A 31-year-old woman was presented with facial edema, chest tightness and dyspnea. She had primary amenorrhea. Physical examination revealed short stature, dry skin and coarse hair. Periorbital edema with puffy eyelids were also noticed with mild goiter. Bilateral cardiac enlargement, distant heart sounds and pulsus paradoxus, in combination with hepatomegaly and jugular venous distention were observed. Her hircus and pubic hair was absent. The development of her breast was at 1st tanner period and gynecological examination revealed infantile vulva. Echocardiography suggested massive pericardial effusion. She was diagnosed with cardiac tamponade based on low systolic pressure, decreased pulse pressure and pulsus paradoxus. Pericardiocentesis was performed.

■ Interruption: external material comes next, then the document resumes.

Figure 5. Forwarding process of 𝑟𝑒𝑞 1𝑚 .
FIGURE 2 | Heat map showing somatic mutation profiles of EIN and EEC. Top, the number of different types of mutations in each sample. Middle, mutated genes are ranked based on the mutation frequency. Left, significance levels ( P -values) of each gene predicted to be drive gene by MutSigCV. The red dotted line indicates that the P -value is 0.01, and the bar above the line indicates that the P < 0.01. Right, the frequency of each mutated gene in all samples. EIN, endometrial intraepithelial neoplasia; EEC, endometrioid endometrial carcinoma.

Thyroid function test and thyroid ultrasound indicated Hashimoto’s thyroiditis and severe hypothyroidism. Sex hormone test revealed hypergonadotropin hypogonadism. Further karyotyping revealed a karyotype of 45, X [21]/46, X, i(X) (q10) [29] and she was diagnosed with mosaic + variant type of TS. L-T4 supplement, estrogen therapy, and antiosteoporosis treatment was initiated. Euthyroidism and complete resolution of the pericardial effusion was obtained within 2 months.
Hypothyroidism should be considered in the patients with pericardial effusion. The association between autoimmune thyroid diseases and TS should be kept in mind. Both congenital and acquired cardiovascular diseases should be screened in patients with TS.